In this case, I want to replace my cerebrospinal fluid with dangerous
narcotics and harsh industrial chemicals because of two particular stupid as
fuck comments.

"We will never get an open Web back if these two deals happen."

Um. No. We will. Because microo!softbook will be a monstrous nightmare that
will be plagued by a Vista-like level of incompetence of creating applications
that are pleasant to use. Meanwhile, cool young people, who all have macs
anyway, having realized that while their parents had to use shitty computers,
they don't, will have already eschewed microsoft before it became the sterile
chimera microo!softbook, will stop using facebook, because, hey, it's 2009 or
2010 and facebook was so 2003. Besides, it turns out that Ning in better and
closer to the maclike good experience they expect anyway.

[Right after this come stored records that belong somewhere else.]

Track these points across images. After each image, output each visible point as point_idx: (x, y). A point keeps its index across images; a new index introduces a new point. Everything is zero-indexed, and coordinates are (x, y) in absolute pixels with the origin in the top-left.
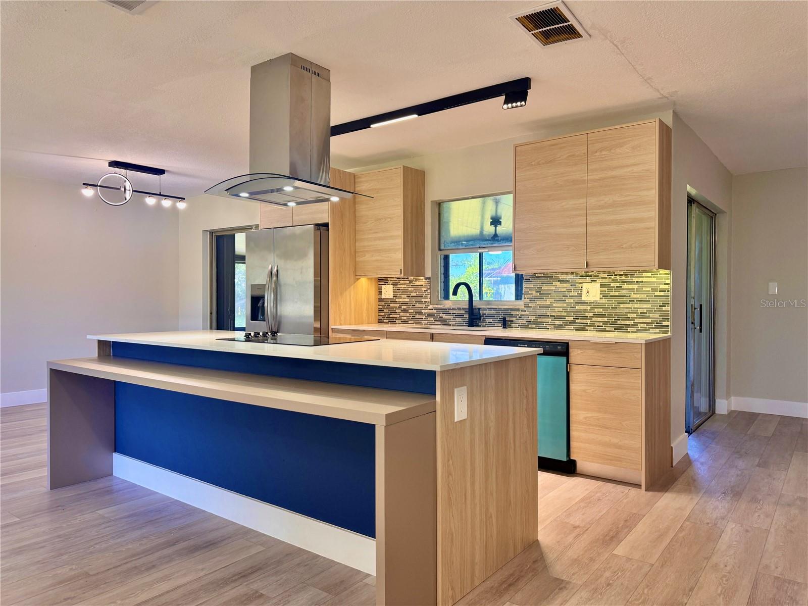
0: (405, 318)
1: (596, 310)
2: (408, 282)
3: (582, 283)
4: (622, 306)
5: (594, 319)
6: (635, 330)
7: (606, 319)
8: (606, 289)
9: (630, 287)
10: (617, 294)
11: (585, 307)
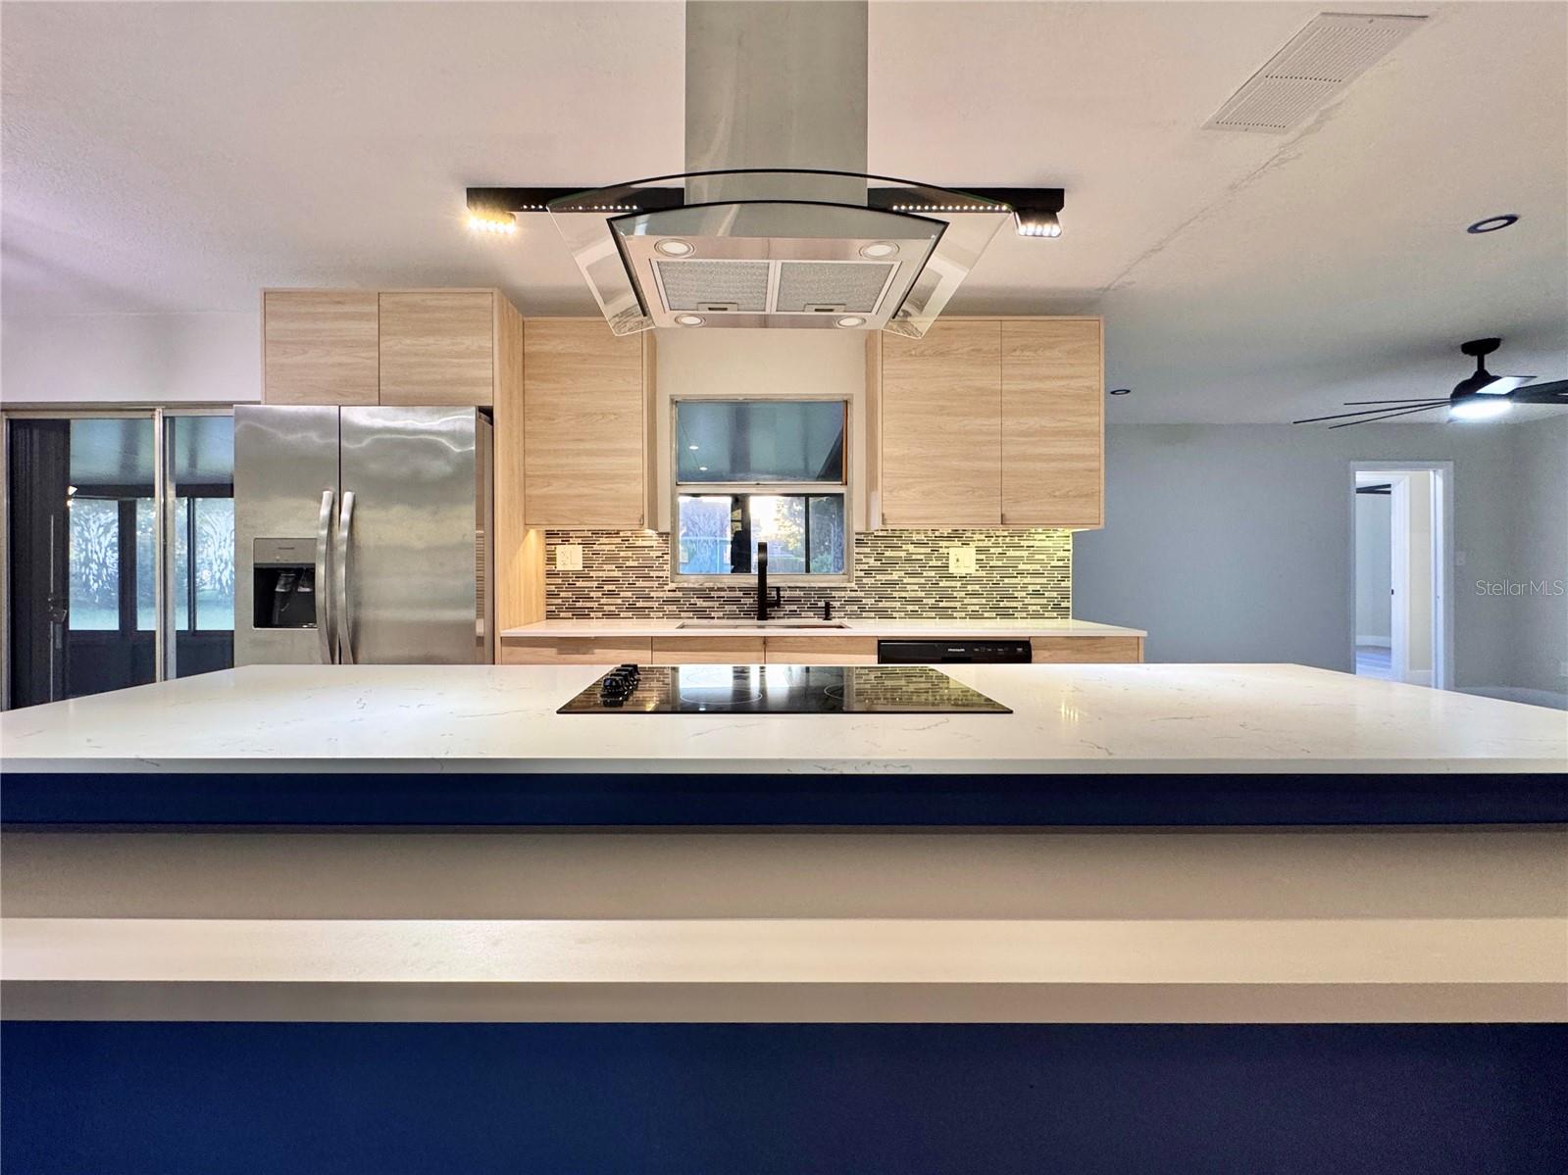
0: (613, 608)
1: (969, 588)
2: (619, 540)
3: (948, 547)
4: (1006, 580)
5: (966, 601)
6: (1024, 615)
7: (984, 601)
8: (983, 557)
9: (1018, 553)
10: (1000, 563)
11: (953, 584)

"This has created HUGE value for Microsoft and has handed Steve Ballmer an
Internet strategy which brings Microsoft from last place to first in less than
a week."

Um...this hasn't created any value. It certainly doesn't bring them into first
place in a week. How do I know? Because I'm not a moron like scoble. In order
for this to work, steve ballmer would have to successfully execute this
strategy. Steve Ballmer is too disconnected from the experience of the end
user to do this. He is not able to be the visionary and he's also not able to
correctly recognize either this flaw, or the person who he should delegate the
job too, as evidenced by the massive failures in Vista and the X-Box
production problems. I don't mean to be trashing Ballmer, he's done extremely
well for himself, but he can't lead this battle, and hasn't been great at
delegating to people who can. God is in the details. Ballmer can't make them
work.

That a guy who basically got his start licking microsoft's asshole with his
tongue in public thinks it might work doesn't mean much.